▸ **Text passage**:

-- -- --

Managing Stress During the Holidays

December 2, 2013

Managing Stress During the Holidays

It’s no secret that the holidays are upon us. Thanksgiving Day was just last week and Christmas Day is less than one month away. Many of us get stressed out this time of year, so I thought it might be a good idea to refresh our memories of ways to make sure you take care of yourself during this busy time of year.  For those of you who read this blog last year, you’ll notice the ideas are basically the same:

1. Make sure you get enough sleep (7-9 hours for most of us).
2. Avoid drinking too much alcohol.
3. Opt for healthier food choices or smaller portions of food.
4. Keep that exercise routine going.
5. Schedule some down time – read a book, take a walk, meditate, pray.
6. No illegal drugs.
7. If you are taking medications, take them as directed.
8. Take time to remember what this season is really all about.
9. Know when to reach out for extra help – from family, friends, or providers.
10. Be realistic with your expectations of yourself and others.

In talking with patients, one of the biggest areas of concern is managing the budget for gifts. Money is very tight for so many of us these days, and yet it is so easy to overdo the gifting for our families and friends. It’s no longer about Black Friday, but Pre-Black Friday, and Gray Thursday! Someone here at the office tells me that Thanksgiving is now called Gray Thursday, because some stores open early on the holiday for shoppers. Who knew? The financial aspect of the holidays can really overwhelm and cause people to feel even more stressed out.

Family issues can create various stressors through the year, but during the holidays we might need a little help. The website About.com offers up a nice article called Gratitude Exercises for Thanksgiving and the Holiday Season. Here are the recommendations for family stressors during this time of year:

  1. Keep a gratitude journal – look for what you are thankful for and write it down.

-- -- --

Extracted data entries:

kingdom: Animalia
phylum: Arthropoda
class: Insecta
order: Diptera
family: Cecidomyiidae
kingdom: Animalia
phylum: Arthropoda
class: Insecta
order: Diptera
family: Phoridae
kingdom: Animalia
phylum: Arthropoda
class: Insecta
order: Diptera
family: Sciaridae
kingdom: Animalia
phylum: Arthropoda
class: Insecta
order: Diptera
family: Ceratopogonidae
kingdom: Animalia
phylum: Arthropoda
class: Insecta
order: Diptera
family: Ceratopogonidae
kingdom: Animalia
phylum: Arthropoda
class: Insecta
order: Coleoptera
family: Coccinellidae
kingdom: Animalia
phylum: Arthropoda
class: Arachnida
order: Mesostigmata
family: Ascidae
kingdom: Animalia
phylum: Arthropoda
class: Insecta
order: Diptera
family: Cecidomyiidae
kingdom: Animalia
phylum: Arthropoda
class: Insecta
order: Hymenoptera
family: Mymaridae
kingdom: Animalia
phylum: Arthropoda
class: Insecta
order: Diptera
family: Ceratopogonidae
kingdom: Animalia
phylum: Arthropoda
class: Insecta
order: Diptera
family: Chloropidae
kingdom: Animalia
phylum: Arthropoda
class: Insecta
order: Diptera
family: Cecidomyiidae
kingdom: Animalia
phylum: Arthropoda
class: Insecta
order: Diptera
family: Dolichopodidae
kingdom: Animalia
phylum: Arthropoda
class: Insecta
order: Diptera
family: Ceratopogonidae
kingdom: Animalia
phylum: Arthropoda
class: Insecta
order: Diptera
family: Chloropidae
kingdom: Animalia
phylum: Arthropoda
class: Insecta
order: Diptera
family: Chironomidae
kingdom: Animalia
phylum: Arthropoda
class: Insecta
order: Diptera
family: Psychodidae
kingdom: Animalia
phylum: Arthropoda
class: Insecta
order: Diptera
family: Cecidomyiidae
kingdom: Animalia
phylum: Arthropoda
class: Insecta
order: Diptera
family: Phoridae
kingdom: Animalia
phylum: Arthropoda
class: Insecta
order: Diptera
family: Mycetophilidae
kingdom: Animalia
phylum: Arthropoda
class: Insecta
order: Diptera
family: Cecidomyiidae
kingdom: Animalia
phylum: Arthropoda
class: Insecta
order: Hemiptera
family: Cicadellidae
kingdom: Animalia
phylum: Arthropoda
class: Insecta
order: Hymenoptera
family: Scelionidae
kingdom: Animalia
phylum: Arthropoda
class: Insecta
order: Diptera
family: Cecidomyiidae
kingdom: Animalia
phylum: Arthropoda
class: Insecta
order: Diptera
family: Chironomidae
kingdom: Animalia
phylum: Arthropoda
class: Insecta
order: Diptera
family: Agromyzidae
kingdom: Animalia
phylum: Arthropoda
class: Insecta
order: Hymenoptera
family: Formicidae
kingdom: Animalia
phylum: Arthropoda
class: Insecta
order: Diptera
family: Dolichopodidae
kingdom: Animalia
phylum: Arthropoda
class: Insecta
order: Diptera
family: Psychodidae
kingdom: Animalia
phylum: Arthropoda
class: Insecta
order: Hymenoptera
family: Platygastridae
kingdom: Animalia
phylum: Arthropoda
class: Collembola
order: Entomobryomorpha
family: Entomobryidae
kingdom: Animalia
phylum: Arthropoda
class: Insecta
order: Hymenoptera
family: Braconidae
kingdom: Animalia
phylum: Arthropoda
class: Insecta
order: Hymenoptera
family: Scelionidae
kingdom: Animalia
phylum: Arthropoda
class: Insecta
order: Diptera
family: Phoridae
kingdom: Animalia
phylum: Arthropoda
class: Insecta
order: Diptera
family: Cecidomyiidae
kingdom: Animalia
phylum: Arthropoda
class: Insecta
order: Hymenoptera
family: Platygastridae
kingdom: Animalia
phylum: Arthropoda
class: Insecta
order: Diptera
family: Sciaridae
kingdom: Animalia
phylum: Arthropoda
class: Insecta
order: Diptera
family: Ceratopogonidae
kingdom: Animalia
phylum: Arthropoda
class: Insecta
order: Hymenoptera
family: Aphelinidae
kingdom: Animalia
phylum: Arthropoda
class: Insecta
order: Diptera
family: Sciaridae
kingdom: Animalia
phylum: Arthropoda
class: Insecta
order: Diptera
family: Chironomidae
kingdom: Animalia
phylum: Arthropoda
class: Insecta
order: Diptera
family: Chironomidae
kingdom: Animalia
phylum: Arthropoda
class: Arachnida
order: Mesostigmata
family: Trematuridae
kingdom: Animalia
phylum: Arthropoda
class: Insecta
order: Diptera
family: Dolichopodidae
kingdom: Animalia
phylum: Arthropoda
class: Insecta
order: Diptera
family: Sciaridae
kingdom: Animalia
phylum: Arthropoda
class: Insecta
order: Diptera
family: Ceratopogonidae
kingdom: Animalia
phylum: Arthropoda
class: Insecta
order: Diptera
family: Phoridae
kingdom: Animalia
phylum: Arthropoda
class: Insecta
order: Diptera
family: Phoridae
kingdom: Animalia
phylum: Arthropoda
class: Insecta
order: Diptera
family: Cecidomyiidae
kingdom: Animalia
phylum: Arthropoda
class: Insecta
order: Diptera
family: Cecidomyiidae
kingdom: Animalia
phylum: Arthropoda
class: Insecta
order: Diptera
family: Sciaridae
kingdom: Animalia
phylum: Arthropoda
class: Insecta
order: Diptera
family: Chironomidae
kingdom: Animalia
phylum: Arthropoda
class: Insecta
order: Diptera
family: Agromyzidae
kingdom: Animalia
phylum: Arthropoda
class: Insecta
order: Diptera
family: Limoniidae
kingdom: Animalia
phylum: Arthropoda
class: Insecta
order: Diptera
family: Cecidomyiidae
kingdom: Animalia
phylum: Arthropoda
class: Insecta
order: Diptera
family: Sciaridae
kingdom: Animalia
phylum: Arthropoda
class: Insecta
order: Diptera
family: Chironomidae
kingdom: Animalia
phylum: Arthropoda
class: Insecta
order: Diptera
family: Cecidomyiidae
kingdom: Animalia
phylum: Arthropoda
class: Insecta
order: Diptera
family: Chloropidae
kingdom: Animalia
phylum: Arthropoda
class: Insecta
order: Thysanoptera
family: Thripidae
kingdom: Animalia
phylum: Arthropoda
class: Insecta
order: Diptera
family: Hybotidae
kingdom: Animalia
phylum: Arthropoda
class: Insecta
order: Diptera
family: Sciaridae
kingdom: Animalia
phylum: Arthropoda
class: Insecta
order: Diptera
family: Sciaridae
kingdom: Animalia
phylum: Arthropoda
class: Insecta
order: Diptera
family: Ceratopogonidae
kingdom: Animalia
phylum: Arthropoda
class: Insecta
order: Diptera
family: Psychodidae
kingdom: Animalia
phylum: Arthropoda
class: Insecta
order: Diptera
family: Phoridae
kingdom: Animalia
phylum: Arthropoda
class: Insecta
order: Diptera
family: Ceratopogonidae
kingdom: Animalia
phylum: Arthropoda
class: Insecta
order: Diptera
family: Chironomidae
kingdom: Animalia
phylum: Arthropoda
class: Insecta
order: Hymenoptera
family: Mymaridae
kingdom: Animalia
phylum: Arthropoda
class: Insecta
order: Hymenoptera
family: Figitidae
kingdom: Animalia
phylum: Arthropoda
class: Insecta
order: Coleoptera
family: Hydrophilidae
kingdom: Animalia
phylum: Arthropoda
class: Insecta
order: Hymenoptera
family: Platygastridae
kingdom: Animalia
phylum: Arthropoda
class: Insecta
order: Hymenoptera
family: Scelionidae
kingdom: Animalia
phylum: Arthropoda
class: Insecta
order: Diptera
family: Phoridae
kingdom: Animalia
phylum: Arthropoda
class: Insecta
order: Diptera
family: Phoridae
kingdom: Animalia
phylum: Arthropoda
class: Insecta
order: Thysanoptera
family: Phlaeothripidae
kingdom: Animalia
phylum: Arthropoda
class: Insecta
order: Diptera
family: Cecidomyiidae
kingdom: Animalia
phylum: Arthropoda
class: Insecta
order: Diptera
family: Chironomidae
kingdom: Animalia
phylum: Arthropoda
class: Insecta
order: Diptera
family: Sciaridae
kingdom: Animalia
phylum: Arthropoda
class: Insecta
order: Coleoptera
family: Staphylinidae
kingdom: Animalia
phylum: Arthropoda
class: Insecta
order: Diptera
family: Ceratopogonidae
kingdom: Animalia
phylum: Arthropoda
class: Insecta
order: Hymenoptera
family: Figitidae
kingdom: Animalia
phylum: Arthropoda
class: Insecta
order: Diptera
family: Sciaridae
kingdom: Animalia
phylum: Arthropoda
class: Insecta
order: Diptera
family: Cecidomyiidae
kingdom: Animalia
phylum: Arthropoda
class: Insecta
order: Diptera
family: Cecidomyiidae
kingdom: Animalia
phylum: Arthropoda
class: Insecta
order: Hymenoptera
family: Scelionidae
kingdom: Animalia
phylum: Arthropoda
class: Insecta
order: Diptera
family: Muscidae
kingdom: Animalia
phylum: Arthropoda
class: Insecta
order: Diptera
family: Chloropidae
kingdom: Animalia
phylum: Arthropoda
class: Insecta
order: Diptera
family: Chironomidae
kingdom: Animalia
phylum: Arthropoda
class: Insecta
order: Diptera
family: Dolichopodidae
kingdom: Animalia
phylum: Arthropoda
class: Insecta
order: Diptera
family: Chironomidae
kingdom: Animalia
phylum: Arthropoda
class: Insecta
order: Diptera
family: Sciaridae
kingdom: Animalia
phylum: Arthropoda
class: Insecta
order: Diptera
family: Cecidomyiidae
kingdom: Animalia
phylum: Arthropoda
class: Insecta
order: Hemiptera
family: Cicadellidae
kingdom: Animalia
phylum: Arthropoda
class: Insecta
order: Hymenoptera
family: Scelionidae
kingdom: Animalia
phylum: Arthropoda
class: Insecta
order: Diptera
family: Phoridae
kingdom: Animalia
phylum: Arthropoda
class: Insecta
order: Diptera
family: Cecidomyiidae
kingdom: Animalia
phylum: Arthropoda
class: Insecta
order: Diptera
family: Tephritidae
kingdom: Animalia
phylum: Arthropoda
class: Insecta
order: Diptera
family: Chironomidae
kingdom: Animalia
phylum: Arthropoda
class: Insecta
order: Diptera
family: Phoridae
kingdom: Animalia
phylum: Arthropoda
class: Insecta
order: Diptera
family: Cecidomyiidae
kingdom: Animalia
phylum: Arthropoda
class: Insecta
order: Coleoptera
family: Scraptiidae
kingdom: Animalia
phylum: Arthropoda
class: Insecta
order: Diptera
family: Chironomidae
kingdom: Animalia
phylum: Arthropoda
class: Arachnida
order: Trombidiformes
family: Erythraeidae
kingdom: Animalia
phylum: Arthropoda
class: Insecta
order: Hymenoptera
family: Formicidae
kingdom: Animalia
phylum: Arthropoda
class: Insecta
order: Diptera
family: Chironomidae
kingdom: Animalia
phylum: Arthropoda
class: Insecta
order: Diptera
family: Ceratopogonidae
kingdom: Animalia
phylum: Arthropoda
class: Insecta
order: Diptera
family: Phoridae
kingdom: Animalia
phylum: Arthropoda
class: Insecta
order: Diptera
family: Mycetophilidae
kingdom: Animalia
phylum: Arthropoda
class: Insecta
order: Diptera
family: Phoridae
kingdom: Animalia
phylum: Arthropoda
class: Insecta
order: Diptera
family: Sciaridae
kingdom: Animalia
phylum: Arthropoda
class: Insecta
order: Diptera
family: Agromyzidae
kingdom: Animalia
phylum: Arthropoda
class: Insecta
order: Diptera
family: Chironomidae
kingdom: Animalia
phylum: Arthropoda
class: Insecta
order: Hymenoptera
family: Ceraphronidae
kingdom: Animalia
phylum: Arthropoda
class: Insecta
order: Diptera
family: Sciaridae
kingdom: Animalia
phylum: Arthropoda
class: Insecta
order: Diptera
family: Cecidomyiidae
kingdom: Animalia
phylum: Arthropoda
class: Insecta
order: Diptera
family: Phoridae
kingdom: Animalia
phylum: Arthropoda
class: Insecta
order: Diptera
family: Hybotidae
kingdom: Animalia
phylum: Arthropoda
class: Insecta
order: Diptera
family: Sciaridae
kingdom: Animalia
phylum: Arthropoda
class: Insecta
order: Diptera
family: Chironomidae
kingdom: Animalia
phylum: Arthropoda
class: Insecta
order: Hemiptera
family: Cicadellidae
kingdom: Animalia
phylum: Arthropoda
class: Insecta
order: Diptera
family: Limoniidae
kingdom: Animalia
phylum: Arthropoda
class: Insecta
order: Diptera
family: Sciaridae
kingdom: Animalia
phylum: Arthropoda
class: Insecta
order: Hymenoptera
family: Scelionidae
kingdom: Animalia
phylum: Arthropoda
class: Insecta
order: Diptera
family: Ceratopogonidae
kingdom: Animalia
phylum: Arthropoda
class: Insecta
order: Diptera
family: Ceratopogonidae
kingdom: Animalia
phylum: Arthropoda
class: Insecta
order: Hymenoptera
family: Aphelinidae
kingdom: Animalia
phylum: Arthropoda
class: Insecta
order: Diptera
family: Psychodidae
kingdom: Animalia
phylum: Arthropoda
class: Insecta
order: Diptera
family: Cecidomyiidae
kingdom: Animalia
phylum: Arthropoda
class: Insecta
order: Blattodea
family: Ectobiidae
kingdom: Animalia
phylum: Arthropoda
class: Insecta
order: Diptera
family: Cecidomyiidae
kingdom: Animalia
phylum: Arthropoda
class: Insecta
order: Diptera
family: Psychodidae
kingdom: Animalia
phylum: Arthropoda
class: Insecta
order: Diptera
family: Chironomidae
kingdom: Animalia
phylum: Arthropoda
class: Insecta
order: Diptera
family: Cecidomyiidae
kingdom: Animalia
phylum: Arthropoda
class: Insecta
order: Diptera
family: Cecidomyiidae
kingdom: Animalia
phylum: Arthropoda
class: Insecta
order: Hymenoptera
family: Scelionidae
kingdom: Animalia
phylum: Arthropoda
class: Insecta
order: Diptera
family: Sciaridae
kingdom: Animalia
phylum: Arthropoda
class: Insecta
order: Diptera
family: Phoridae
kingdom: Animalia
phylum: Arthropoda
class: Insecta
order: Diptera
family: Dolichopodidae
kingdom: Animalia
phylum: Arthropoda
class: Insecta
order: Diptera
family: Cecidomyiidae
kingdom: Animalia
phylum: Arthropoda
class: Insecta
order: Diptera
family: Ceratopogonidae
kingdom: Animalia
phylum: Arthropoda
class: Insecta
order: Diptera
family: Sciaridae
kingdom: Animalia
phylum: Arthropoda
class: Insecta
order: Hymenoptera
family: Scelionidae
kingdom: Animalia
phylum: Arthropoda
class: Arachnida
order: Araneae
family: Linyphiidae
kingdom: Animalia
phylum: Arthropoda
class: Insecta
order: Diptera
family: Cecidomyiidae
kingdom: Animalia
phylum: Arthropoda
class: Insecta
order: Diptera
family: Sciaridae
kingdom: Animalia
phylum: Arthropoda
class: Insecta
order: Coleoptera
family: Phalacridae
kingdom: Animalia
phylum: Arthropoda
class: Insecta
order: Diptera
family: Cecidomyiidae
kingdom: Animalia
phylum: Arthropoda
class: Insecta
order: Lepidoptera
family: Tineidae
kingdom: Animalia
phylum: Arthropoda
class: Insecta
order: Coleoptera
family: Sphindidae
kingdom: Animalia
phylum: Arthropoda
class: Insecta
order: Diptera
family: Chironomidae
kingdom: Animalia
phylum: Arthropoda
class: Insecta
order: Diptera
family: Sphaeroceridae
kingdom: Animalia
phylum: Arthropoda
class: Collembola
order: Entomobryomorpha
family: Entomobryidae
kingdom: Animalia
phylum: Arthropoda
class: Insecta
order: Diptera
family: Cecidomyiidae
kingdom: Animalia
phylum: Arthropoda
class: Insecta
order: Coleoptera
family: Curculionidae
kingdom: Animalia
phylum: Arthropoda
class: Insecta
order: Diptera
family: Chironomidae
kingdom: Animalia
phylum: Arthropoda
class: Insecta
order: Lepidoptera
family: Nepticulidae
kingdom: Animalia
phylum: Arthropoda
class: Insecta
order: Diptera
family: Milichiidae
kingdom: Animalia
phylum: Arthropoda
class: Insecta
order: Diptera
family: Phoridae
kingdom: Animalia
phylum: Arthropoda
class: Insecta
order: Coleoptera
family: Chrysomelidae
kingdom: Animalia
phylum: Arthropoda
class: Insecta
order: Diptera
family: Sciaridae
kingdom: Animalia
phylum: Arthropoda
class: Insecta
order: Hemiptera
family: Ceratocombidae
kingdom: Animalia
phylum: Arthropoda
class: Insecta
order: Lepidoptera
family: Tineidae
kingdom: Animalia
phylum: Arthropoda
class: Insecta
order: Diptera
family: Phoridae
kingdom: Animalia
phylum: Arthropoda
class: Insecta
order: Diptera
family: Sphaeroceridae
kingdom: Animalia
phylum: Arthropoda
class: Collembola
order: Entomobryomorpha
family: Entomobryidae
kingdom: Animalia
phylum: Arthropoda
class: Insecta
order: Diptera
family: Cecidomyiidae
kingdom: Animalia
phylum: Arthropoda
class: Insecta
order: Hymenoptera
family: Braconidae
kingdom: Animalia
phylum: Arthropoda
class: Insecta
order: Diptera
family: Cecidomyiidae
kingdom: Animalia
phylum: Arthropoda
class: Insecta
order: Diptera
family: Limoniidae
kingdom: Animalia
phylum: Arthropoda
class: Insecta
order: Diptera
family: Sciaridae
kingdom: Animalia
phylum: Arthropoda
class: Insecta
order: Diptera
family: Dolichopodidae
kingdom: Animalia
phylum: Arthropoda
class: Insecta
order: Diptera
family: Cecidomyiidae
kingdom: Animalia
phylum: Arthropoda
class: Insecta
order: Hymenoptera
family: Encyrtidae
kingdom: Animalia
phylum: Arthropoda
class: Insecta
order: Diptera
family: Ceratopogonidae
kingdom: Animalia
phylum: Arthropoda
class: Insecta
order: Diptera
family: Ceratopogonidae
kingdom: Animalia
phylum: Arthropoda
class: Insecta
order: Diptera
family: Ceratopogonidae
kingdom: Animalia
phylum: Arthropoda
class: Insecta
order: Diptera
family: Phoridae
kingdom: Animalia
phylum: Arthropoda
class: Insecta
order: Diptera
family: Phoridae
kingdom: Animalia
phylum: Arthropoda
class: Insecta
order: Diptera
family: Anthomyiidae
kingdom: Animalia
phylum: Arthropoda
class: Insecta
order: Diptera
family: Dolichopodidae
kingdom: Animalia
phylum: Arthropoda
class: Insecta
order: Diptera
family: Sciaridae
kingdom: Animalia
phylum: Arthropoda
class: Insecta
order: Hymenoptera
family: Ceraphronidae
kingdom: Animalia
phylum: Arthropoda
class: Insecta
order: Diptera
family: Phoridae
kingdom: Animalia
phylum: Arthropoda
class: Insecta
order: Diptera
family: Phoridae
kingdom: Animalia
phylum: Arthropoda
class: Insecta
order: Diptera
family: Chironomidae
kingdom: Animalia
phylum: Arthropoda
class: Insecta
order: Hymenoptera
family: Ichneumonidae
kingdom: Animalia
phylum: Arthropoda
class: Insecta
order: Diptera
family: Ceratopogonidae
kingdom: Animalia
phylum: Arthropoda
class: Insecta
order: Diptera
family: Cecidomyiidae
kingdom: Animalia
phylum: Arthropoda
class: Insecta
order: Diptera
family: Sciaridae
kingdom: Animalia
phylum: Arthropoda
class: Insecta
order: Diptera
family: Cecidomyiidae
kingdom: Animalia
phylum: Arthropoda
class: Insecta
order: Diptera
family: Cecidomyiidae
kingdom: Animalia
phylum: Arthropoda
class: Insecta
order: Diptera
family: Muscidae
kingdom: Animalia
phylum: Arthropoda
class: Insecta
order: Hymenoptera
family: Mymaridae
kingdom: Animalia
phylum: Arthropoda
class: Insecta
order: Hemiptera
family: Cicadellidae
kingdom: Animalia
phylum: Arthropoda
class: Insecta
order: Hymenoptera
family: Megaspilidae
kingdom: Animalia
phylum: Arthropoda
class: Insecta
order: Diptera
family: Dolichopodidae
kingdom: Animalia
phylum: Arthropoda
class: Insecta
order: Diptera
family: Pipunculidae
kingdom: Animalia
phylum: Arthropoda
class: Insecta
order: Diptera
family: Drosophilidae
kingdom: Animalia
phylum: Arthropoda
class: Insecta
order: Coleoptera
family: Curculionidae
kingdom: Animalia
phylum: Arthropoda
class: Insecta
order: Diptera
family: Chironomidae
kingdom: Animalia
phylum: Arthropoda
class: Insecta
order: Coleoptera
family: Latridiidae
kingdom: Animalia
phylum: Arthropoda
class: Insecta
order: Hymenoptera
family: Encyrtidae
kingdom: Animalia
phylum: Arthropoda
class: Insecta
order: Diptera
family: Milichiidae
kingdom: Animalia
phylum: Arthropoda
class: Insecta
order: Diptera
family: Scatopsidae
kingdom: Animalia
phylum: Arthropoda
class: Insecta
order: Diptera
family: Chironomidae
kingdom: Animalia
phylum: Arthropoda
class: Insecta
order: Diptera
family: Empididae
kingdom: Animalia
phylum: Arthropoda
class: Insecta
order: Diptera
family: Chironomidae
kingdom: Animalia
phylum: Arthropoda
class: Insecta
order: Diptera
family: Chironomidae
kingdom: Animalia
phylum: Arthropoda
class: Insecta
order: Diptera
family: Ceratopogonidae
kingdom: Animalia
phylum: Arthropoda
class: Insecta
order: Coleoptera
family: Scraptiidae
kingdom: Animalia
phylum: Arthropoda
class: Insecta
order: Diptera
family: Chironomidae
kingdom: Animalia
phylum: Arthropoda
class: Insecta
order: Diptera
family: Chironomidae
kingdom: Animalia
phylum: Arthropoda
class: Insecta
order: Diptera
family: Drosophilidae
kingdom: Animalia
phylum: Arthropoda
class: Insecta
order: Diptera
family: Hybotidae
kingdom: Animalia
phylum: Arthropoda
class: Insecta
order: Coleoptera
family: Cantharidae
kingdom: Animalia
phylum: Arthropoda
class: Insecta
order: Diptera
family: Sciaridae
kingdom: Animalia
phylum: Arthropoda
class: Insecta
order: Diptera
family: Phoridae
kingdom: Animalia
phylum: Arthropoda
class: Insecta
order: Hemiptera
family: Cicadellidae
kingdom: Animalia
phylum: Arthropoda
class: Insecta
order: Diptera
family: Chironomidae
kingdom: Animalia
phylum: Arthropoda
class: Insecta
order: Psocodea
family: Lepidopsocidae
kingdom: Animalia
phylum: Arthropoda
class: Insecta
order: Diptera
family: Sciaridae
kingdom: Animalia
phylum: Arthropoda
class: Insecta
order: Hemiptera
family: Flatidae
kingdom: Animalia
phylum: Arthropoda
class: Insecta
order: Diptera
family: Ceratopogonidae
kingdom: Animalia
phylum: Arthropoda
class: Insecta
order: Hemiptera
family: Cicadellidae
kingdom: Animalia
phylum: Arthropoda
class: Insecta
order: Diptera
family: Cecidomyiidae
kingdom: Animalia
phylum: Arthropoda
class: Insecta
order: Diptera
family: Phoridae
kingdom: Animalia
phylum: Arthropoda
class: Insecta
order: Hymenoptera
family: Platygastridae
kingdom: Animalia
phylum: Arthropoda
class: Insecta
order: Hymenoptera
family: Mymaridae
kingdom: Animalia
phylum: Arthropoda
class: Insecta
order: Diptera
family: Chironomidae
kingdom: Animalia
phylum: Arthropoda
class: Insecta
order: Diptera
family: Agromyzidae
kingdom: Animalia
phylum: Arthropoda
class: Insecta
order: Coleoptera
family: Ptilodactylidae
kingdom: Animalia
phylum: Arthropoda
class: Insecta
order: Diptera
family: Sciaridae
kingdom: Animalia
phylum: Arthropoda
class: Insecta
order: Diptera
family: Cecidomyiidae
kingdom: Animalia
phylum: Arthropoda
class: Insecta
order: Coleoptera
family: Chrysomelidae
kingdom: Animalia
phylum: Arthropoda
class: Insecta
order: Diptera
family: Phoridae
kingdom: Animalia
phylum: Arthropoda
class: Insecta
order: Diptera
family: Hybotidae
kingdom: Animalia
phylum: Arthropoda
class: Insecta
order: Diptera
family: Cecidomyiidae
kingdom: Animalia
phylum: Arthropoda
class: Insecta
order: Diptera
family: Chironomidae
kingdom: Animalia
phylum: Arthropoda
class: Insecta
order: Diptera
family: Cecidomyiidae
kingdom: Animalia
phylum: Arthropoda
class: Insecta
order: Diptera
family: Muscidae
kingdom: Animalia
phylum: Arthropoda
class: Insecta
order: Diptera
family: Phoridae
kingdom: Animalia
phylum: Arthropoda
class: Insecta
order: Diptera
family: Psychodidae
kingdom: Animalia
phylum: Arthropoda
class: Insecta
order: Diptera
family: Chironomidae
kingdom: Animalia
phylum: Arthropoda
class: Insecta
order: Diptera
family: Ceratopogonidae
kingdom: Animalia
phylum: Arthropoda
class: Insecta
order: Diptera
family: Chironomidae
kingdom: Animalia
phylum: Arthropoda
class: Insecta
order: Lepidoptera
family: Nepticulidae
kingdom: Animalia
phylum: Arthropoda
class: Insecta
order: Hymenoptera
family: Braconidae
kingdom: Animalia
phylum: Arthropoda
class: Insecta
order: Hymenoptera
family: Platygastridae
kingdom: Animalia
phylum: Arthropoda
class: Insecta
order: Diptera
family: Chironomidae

-- -- --

▸ **Requirement 1**: Decide whether each statement agrees with the holiday stress passage: (a) The passage says most people need 7-9 hours of sleep. (b) The passage says Thanksgiving is now called Black Friday. (c) The passage names About.com as the source of an article on gratitude exercises. Answer yes or no for each, quoting the deciding words of the passage.
▸ **Requirement 2**: Print the holiday stress passage word for word, everything from "It’s no secret" down to "exercise routine going.".
The rows have no connection to the holiday stress passage.

▸ **Your response 1**:
(a) Yes: "Make sure you get enough sleep (7-9 hours for most of us)."
(b) No: "Thanksgiving is now called Gray Thursday"
(c) Yes: "The website About.com offers up a nice article called Gratitude Exercises for Thanksgiving and the Holiday Season."

▸ **Your response 2**:
It’s no secret that the holidays are upon us. Thanksgiving Day was just last week and Christmas Day is less than one month away. Many of us get stressed out this time of year, so I thought it might be a good idea to refresh our memories of ways to make sure you take care of yourself during this busy time of year.  For those of you who read this blog last year, you’ll notice the ideas are basically the same:

1. Make sure you get enough sleep (7-9 hours for most of us).
2. Avoid drinking too much alcohol.
3. Opt for healthier food choices or smaller portions of food.
4. Keep that exercise routine going.